Selected passage:
>>>

Basically, imagine a binary tree where each branch stores a width value, that is the sum of the widths of its children, terminating at the leaves, where the widths are whatever you set them to be. You can navigate quickly to the child at a particular offset by looking at your two children and seeing whether the left one is larger or smaller than you need and navigating down depending on that. There are additional details and optimizations, but this gets you a basic understanding.

(Those optimizations are: Items are stored in the branches, there is no distinct leaf type. Each Branch has two width values, the span of their item, and the total_span of their children. We could further optimize it by (instead?) storing the total_span of the left child, so that the left child does not have to be dereferenced if the search should proceed into the right child, but I wont; if we're serious about optimizing it, branches should be bigger, they should hold however many items will fit in a cache line.)

Using floats as spans

The data structure is generic over span types, but f32s and f64s wont work because they do not implement Ord. (The reason they don't implement Ord is that there exists a float for which neither a < b nor a >= b. Can you guess which float it is?. It's NaN. NaN is also the reason floats can't implement Eq. There are some data structures that will actually break and do unsafe things if you trick them into using floats, for this reason. NaNs are pretty horrible, really.)

But fear not. You can just use https://crates.io/crates/noisy_float. It's a no-overhead wrapper around floats that disallows NaNs.

<<<

Exercise aim: Reproduce the entire passage above on the width-summing binary tree word for word.

Available data:
>>>

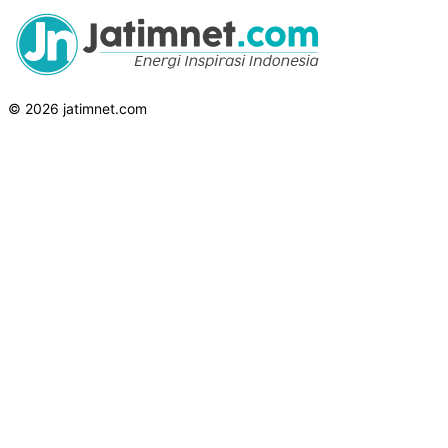
© 2026 jatimnet.com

<<<

Response:
Basically, imagine a binary tree where each branch stores a width value, that is the sum of the widths of its children, terminating at the leaves, where the widths are whatever you set them to be. You can navigate quickly to the child at a particular offset by looking at your two children and seeing whether the left one is larger or smaller than you need and navigating down depending on that. There are additional details and optimizations, but this gets you a basic understanding.

(Those optimizations are: Items are stored in the branches, there is no distinct leaf type. Each Branch has two width values, the span of their item, and the total_span of their children. We could further optimize it by (instead?) storing the total_span of the left child, so that the left child does not have to be dereferenced if the search should proceed into the right child, but I wont; if we're serious about optimizing it, branches should be bigger, they should hold however many items will fit in a cache line.)

Using floats as spans

The data structure is generic over span types, but f32s and f64s wont work because they do not implement Ord. (The reason they don't implement Ord is that there exists a float for which neither a < b nor a >= b. Can you guess which float it is?. It's NaN. NaN is also the reason floats can't implement Eq. There are some data structures that will actually break and do unsafe things if you trick them into using floats, for this reason. NaNs are pretty horrible, really.)

But fear not. You can just use https://crates.io/crates/noisy_float. It's a no-overhead wrapper around floats that disallows NaNs.